Single-layer transition metal dichalcogenides provide a promising material system to explore the electron’s valley degree of freedom as a quantum information carrier. The valley degree of freedom can be directly accessed by means of optical excitation. However, rapid valley relaxation of optically excited electron-hole pairs (excitons) through the exchange interaction has been a major roadblock. Theoretically such valley relaxation is suppressed in dark excitons, suggesting a potential route for long valley lifetimes. Here we develop a waveguide-based method to detect time-resolved and energy-resolved dark exciton emission in single-layer WSe₂, which involves spin-forbidden optical transitions with an out-of-plane dipole moment. The valley degree of freedom of dark excitons is accessed through the valley-dependent Zeeman effect under an out-of-plane magnetic field. We find a short valley lifetime for the dark neutral exciton, likely due to the short-range electron-hole exchange, but long valley lifetimes exceeding several nanoseconds for the dark charged excitons.
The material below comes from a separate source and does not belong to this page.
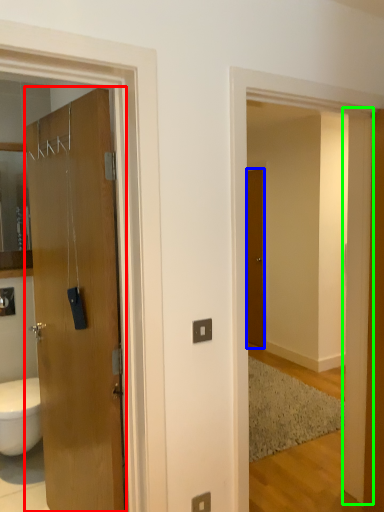
Question: Based on their relative distances, which object is farther from door (highlighted by a red box)? Choose from door (highlighted by a blue box) and pillar (highlighted by a green box).

Choices:
 (A) door
 (B) pillar

Answer: (A)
单层过渡金属二卤化物提供了一种有前途的材料系统，可探索电子的谷自由度作为量子信息载体。谷自由度可以通过光激发直接访问。然而，通过交换相互作用的光激发电子-空穴对（激子）的快速谷松弛已经成为主要障碍。从理论上讲，这种暗谷弛豫在暗激子中被抑制，这暗示了长谷寿命的潜在途径。在这里，我们开发了一种基于波导的方法来检测单层WSe _2中时间分辨和能量分辨的暗激子发射，其中包含自旋禁止的光跃迁以及平面外偶极矩。在平面外磁场下，通过依赖于谷的塞曼效应来获得暗激子的谷自由度。我们发现暗中性激子的谷寿命很短，这可能是由于短距离电子-空穴交换引起的，而暗电荷激子的谷寿命却超过了几纳秒。